Turing is a universal probabilistic programming language embedded in Julia. Turing allows the user to write models in standard Julia syntax, and provide a wide range of sampling-based inference methods for solving problems across probabilistic machine learning, Bayesian statistics and data science etc. Since Turing is implemented in pure Julia code, its compiler and inference methods are amenable to hacking: new model families and inference methods can be easily added. Below is a list of ideas for potential projects, though you are welcome to propose your own to the Turing team.

If you are interested in exploring any of these projects, please reach out to the listed project mentors or Tor Fjelde (at tef30[at]cam.ac.uk). You can find their contact information at turing.ml/team.

**Mentors:** Seth Axen, Tor Fjelde, Kai Xu, Hong Ge

**Project difficulty:** Medium

**Project length:** 175 hrs or 350 hrs

**Description:** posteriordb is a database of 120 diverse Bayesian models implemented in Stan (with 1 example model in PyMC) with reference posterior draws, data, and metadata.

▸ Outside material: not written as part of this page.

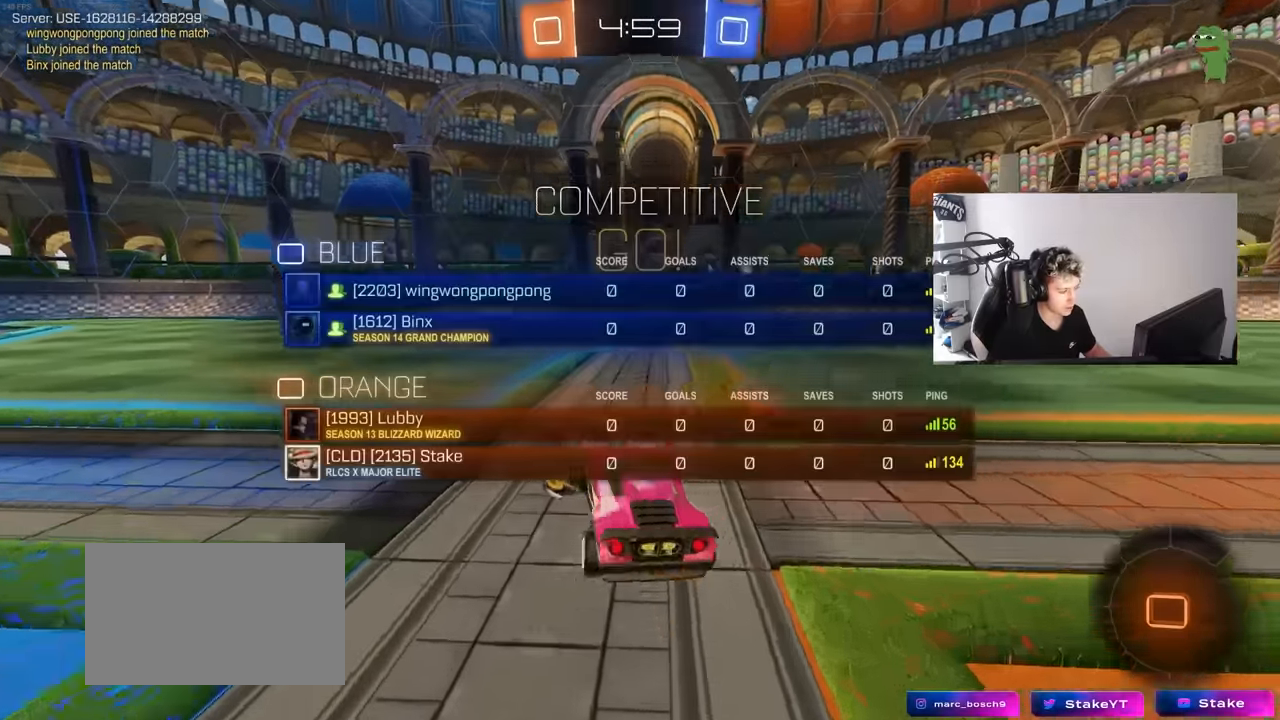
{"keys": ["d", "s", "shift"], "mouse": ["right"], "mouse_move": "still", "events": [[34, "d", "up"], [167, "a", "down"], [167, "mouse_right", "down"], [217, "a", "up"], [267, "d", "down"], [300, "mouse_right", "up"], [300, "shift", "down"], [350, "mouse_right", "down"], [350, "w", "up"], [400, "s", "down"], [450, "mouse_left", "up"]]}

For performance comparison and for showcasing best practices in Turing, it is useful to have Turing implementations of these models. The goal of this project is to implement a large subset of these models in Turing/Julia.

For each model, we consider the following tasks: Correctness test: when reference posterior draws and sampler configuration are available in posteriordb, correctness of the implementation and consistency can be tested by sampling the model with the same configuration and comparing the samples to the reference draws. Best practices: all models must be checked to be differentiable with all Turing-supported AD frameworks.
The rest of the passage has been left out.